So, you show the rough edit to a few choice people to get some feedback. You show it to your friend who's an actor, you show it to a composer, you show it to your family, you show it to some dude on Facebook who keeps saying 'I wanna make films!' and you show it to your best friend.
Your friend who's an actor tells you everything is great, brilliant, apart from the acting, which is really bad and "by the way, I played a drug dealer once and you should have cast me as the drug dealer." You remind them the drug dealer in this film is 9, with a moustache, which is different to the actor giving you feedback who is a 24 year old model. But they say "I can play a drug dealer." So anyways, you say thanks and off they go and you begin to cry because your film has really bad actors.
And then your friend, the composer, says everything is great, especially the acting, although the music is really bad and drowns out all the action, and then the composer reminds you they won 'Best Music In A Short Film 2008' as well as 'Most Likely To Be Good At Composing, East Frimley School Contest 1986'.
So you consider cutting the actors and keeping the music, or maybe cutting the music and keeping the actors. You settle on cutting the actors and cutting the music, and suddenly your film is only eight seconds long.
So you find alternate takes and alternate music and put them all in. And then you show it to your best friend, who politely says "What the fuck? Aren't you famous yet? Hasn't Spielberg phoned? After all these years nobody has really cared about what you do so isn't it time you got real and did something productive with your life?" You take their feedback constructively, and fill out a McDonalds recruitment form.
And then you show your family the film and they say "This is amazing! You're our little star. It's wonderful. You're special!" - so you immediately feel confident and loved again, and ignore the fact that anything less than special that you do from now on will make you feel inferior and a failure to your family for the rest of your life.
So now you're rolling again and ready to release your mini masterpiece. And then you show it to the dude on Facebook who wants to make a movie, and he says "I really liked it. I especially like your liberal use of film language, and the way you playfully made things nonsensical and abstract, I especially liked your use of bad wind/microphone noises and I loved the way you wrote really bad dialogue and were okay with that." You say, defensively, "when did you ever make a film?" - And he says "Shut the fuck up, it's been four weeks and McDonalds still haven't got back to you."
And suddenly you realise that nobody knows anything. Especially you. And that actor you love, it turns out they may be really fucking awful. And that actress who couldn't act, turns out maybe she's the most realistic one in the film.
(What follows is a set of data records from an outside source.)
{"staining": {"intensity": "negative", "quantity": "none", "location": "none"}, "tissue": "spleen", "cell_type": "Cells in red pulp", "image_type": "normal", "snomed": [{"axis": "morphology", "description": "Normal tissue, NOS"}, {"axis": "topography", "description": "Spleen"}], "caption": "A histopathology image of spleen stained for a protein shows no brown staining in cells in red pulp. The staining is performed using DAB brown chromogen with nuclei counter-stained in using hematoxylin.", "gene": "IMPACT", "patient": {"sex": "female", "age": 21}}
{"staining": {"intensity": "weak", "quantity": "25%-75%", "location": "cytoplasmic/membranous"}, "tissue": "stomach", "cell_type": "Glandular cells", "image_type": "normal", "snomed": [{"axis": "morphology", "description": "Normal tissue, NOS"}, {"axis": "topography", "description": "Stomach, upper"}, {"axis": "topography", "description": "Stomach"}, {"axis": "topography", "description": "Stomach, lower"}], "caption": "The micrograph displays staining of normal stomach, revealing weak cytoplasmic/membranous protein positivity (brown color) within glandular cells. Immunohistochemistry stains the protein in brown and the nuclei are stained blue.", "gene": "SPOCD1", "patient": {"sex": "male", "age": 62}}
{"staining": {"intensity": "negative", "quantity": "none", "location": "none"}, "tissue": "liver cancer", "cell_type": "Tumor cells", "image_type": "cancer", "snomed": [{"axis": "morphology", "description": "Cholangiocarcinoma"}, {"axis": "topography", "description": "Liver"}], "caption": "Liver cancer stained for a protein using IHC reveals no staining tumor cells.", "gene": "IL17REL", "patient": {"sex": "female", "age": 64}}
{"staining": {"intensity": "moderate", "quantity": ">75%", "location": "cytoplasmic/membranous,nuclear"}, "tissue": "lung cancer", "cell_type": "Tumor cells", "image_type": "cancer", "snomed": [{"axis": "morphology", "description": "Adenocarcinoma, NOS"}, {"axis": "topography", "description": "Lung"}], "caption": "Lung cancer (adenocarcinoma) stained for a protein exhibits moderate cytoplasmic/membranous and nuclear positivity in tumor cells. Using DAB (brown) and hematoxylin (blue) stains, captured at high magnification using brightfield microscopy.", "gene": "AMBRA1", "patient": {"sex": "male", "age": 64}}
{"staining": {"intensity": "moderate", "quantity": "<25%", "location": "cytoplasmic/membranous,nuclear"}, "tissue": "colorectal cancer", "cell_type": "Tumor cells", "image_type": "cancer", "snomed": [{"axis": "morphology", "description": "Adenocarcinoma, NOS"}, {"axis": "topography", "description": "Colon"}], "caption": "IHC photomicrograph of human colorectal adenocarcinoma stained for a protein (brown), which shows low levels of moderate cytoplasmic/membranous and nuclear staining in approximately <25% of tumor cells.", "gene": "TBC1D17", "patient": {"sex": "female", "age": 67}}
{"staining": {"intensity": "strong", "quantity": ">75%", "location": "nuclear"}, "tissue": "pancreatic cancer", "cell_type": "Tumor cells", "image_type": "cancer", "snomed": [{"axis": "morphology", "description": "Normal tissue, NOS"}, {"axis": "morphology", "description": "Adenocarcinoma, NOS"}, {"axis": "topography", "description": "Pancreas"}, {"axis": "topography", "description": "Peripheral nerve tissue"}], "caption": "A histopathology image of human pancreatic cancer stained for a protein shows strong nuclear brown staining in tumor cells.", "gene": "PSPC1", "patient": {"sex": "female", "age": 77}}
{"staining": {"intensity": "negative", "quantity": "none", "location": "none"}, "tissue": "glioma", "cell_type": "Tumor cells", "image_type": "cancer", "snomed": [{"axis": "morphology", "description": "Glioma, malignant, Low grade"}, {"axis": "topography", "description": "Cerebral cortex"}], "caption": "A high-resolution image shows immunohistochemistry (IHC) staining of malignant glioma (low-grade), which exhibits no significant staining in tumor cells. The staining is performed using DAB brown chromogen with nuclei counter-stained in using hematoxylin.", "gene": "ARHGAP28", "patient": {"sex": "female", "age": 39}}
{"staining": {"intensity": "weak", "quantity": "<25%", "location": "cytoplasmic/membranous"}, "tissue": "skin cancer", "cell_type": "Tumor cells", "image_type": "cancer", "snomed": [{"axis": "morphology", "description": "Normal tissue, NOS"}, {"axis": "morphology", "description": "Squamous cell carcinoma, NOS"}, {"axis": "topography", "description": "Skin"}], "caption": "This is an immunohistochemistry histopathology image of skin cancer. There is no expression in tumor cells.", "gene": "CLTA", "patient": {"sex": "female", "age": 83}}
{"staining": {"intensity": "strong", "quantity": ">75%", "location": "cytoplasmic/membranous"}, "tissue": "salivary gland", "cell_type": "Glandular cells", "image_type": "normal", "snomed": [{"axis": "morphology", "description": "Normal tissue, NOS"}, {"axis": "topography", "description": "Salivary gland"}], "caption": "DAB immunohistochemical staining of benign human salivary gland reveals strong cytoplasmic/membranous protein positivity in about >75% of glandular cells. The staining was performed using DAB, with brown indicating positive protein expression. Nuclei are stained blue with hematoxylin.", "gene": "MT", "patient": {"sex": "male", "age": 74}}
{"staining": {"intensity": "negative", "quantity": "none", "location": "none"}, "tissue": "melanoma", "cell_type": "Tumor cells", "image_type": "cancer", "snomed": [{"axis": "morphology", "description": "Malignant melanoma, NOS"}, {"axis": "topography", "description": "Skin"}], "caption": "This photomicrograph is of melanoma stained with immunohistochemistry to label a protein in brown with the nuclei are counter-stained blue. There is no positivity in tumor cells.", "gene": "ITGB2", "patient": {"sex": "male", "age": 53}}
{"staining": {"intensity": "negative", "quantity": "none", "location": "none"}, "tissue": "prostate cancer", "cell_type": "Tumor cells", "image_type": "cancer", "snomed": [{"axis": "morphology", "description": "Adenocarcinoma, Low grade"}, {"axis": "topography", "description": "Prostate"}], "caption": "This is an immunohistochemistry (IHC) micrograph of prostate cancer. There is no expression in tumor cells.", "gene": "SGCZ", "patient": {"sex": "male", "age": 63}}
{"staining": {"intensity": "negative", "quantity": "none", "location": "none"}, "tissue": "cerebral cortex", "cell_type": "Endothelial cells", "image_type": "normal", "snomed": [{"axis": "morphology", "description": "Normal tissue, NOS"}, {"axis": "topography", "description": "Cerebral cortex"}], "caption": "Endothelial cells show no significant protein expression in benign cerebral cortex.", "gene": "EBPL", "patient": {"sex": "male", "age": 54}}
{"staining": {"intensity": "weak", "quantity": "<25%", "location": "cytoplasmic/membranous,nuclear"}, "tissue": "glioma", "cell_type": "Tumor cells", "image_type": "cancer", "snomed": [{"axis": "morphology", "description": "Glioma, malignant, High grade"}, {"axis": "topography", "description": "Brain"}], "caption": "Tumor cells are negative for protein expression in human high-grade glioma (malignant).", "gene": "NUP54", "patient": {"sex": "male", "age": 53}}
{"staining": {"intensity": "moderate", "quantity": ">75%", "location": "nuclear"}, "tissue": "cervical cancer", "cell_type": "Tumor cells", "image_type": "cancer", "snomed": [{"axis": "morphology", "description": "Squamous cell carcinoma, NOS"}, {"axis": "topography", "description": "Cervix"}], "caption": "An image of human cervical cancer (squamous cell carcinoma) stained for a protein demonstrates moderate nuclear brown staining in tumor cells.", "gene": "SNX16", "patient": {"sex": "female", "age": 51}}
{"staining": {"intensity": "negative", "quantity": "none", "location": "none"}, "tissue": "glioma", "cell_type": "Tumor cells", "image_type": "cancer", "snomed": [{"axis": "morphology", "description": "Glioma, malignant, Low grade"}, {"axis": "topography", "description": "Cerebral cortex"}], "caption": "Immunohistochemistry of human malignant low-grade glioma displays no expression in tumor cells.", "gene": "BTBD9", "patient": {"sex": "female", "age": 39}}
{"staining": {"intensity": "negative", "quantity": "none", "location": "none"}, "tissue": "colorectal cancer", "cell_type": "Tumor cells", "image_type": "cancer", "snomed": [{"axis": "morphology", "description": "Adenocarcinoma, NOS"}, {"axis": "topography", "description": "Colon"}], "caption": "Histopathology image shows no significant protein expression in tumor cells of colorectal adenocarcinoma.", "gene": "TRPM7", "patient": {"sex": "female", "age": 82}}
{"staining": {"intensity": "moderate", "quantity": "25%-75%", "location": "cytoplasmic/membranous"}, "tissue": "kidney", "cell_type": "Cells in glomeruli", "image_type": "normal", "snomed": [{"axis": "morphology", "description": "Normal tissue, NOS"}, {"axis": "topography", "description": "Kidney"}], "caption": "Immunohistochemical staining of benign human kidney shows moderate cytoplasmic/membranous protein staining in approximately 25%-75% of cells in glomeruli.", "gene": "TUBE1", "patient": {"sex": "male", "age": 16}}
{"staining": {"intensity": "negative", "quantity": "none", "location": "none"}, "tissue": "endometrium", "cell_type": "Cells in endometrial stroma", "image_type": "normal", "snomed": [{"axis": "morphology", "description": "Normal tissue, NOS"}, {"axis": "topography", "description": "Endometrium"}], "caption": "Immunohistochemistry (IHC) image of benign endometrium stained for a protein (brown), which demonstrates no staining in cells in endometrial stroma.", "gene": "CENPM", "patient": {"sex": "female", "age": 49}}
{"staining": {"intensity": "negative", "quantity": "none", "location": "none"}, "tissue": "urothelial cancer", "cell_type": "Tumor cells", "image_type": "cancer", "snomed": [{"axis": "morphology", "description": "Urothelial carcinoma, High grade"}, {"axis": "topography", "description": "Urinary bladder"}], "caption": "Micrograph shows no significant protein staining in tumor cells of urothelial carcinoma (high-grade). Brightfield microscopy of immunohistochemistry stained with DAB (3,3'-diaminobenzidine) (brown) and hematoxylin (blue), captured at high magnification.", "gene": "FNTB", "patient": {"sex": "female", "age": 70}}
Nobody knows anything. If you show the film to thirty people, there'll be thirty people to tell you what's wrong with your film, and thirty people to like things about it that you didn't even think of. Aside from 'The Godfather' and 'Shawshank Redemption' - it's been the same for every film in history. So all you can do is take one final look at it and then declare it as the final cut.
Then it's time to get those pennies you earned at McDonalds; get some envelopes and stamps, and enter some film festivals. And then, eventually - something good might come of all this.